I would have been upset regardless of where this encounter happened, but it felt especially hurtful considering the venue. Gaga has been vocal about her concerts being an inclusive place. When she started, she welcomed "the whole motherfuckin' rainbow," to quote her exactly. And you can see it in the crowds that showed up. There were tutus, crop tops, and leather pants; glitter eye paint and blue lipstick; an entire field of rainbow-streaked hair. But you didn't see anyone stroking someone else's faux lashes, or tugging at their blue-streaked wig. So why did people think it was it okay to touch my box braids? Even surrounded by people praising diversity and shouting lyrics of acceptance, I felt singled out.
It all reminded me of an experience I had at a previous publication where I attended an event with Solange, but was too afraid to actually speak. When I recapped the encounter to my editor later, she had one question for me: "Did you touch her hair?!" Umm... no. In fact, she literally has an entire song about why you shouldn't, I reminded her. She insisted, "I know, I know, but how could you help it? It's so fabulous!"

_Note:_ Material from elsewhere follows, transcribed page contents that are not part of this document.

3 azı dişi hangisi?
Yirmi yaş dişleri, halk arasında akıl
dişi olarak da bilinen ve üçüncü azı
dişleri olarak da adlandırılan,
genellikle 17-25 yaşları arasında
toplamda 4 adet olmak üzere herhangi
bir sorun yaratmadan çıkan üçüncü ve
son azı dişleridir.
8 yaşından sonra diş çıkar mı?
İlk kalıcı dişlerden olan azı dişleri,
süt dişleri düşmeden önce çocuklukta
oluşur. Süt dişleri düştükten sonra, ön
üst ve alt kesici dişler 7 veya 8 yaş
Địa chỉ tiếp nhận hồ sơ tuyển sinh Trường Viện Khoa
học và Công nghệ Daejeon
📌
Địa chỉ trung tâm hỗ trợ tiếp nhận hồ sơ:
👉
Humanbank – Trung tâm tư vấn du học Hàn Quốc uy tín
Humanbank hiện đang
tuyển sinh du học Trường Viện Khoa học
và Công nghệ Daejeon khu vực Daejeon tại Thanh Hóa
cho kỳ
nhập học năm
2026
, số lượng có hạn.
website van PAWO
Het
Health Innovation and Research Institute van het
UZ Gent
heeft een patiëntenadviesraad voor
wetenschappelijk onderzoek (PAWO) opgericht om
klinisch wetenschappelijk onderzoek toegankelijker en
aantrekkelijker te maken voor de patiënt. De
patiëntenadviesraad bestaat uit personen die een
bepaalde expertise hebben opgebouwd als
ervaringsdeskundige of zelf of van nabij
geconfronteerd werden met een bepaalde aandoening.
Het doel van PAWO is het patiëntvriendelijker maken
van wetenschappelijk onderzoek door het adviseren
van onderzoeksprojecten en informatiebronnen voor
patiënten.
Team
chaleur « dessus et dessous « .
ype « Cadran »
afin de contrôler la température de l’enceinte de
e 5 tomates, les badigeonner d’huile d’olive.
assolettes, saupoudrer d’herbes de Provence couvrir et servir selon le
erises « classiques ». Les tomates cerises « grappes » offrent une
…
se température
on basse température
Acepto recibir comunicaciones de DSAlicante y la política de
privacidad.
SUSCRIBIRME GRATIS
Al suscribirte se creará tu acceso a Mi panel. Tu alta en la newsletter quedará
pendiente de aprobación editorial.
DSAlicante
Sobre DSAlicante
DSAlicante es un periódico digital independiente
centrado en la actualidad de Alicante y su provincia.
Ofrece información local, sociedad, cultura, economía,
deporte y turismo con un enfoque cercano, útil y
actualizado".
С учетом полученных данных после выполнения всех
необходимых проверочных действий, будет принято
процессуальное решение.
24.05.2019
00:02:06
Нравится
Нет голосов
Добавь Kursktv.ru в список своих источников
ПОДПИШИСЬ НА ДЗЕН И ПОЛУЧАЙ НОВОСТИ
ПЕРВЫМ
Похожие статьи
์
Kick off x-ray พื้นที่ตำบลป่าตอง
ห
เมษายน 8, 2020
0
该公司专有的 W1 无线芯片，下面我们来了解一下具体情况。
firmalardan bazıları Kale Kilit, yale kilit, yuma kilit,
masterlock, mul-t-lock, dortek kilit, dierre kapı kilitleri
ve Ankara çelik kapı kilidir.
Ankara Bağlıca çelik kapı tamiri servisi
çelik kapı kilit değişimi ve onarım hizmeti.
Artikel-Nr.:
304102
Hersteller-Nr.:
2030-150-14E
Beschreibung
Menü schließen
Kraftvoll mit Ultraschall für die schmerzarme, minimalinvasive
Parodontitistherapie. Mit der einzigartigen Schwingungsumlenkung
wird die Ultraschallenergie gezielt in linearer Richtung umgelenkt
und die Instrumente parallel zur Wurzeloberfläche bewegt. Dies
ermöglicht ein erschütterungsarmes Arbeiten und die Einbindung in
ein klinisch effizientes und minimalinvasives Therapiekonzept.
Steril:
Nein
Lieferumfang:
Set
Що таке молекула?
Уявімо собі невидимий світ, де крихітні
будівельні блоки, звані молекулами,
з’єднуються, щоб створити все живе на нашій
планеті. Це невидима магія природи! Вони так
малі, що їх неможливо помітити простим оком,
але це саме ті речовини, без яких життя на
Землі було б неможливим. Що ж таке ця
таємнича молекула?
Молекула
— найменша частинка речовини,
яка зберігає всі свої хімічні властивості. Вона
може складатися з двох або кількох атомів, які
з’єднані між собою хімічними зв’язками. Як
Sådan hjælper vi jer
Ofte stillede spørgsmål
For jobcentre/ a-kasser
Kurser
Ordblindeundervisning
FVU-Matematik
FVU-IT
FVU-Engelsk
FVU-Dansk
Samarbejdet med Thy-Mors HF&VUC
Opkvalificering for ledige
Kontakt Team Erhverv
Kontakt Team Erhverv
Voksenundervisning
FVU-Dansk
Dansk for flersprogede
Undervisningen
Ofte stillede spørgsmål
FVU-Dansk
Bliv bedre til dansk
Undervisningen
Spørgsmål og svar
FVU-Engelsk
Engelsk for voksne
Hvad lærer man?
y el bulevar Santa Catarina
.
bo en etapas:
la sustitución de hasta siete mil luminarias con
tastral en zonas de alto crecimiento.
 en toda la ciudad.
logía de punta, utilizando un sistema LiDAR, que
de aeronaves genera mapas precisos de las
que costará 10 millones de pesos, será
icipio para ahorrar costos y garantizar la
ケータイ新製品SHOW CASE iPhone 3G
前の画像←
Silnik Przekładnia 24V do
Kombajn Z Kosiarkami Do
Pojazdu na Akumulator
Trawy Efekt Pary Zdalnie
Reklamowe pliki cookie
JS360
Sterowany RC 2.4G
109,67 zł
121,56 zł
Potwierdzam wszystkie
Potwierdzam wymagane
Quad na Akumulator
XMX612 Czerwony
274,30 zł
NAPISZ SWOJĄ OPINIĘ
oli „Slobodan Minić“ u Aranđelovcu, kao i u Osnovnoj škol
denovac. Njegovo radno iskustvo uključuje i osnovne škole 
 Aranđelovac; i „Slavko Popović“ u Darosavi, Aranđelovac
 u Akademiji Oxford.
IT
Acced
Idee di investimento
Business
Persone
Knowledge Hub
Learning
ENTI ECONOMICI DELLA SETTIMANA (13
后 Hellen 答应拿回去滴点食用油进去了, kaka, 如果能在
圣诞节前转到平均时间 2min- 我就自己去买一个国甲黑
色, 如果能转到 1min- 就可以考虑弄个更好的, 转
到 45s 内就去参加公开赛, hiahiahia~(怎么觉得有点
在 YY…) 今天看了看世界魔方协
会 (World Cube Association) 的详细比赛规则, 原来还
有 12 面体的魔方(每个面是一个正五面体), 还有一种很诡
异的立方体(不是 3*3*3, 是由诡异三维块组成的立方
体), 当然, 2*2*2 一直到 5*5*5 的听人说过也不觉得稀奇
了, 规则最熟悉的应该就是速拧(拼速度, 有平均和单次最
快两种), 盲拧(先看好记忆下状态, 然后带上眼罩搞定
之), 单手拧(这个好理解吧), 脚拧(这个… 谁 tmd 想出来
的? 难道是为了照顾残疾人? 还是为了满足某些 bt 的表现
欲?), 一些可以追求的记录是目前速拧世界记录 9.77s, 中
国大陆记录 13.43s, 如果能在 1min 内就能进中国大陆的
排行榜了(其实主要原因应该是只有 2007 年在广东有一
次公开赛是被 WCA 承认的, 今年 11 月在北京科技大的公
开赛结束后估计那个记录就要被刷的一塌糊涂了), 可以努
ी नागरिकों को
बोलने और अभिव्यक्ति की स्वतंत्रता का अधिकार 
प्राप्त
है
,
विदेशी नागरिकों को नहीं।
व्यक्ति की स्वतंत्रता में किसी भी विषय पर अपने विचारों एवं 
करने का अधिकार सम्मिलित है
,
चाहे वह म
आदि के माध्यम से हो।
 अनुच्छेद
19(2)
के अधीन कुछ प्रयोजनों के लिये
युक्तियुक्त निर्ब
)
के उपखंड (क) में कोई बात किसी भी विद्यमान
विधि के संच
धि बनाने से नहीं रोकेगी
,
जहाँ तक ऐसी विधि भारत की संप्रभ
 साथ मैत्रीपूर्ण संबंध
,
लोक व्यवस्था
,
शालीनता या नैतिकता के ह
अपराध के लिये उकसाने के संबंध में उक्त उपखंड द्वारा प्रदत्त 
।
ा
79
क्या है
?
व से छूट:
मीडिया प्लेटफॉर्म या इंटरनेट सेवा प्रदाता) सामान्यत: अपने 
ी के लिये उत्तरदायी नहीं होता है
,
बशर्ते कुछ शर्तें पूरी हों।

I laughed it off in the moment, but the lyrics to "Don't Touch My Hair" echoed in my head... just like they did last night. "They don't understand what it means to me. Where we chose to go. Where we've been to know." There's no way that the woman in the elevator fully understood my pain in that moment, but I'm hoping that my experience might educate others (who should know better) in the future. And if it ever happens to me again, I've practiced my speech this time.